The statistics tell the story. On any given day, nearly 1.8 million New Yorkers use electronic benefit cards to buy bread, milk, cheese, and other staples. Across the country, the number is 46.3 million, or one out of every seven people. And thanks to an infusion of $45.2 billion in stimulus money, SNAP has helped millions of unemployed and underemployed recession victims. In 2010 alone, the Census Bureau reports, food stamps—despite decades of on-again, off-again neglect, budget cuts, and Republican attacks—lifted 3.9 million people above the poverty line.

“Food stamps are really the only functioning part of the safety net,” says Joel Berg, executive director of the New York Coalition Against Hunger. “It’s the only thing left.”

A Snapshot of the Food Stamp Program

Born of the Food Stamp Act of 1977, which in turn was born of the anti-hunger movement of the 1970s, the modern-day food stamp system is accessible, far-reaching, resilient, and lean; overhead consumes less than 10 percent of its budget.
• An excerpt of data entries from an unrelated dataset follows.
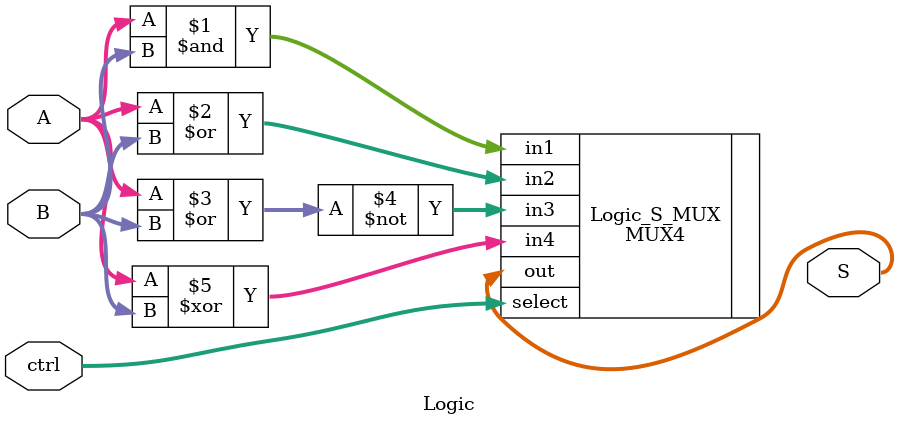
<source format=v>
/*
 * File: ALU.Logic.v
 * Logical calculating unit
*/
module Logic (
    input[31:0]     A,
    input[31:0]     B,
    input[1:0]      ctrl,
    output[31:0]    S
);
    MUX4#(32)Logic_S_MUX(
        .in1(A & B), .in2(A | B), .in3(~(A | B)), .in4(A ^ B),
        .select(ctrl), .out(S)
    );
endmodule
</source>
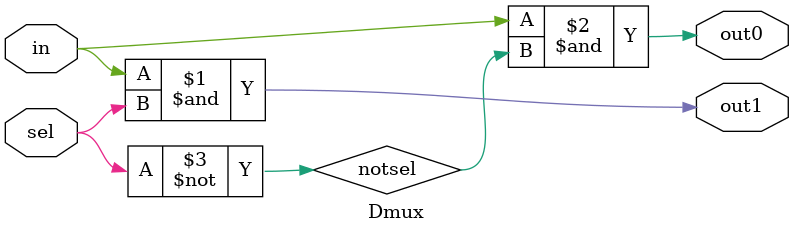
<source format=v>
module Dmux(output out1, output out0, input sel, input in) ;
//declaring temps 
wire notsel;
//modelling the circuit
//out0 = (in) AND NOT(sel) out1 = (in) AND (sel)
not(notsel, sel);
and(out1, in, sel);
and(out0, in, notsel);
endmodule

</source>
True, its benefits are so stingy that many recipients survive on little more than a dollar a meal. True as well that it fails to reach three of every ten people who are eligible, helping explain how some 14.5 percent of this country’s households experienced food insecurity in 2010. Among those denied: a desperate mother of two who walked into a Texas food stamp center and took a supervisor hostage, ultimately killing herself and two kids.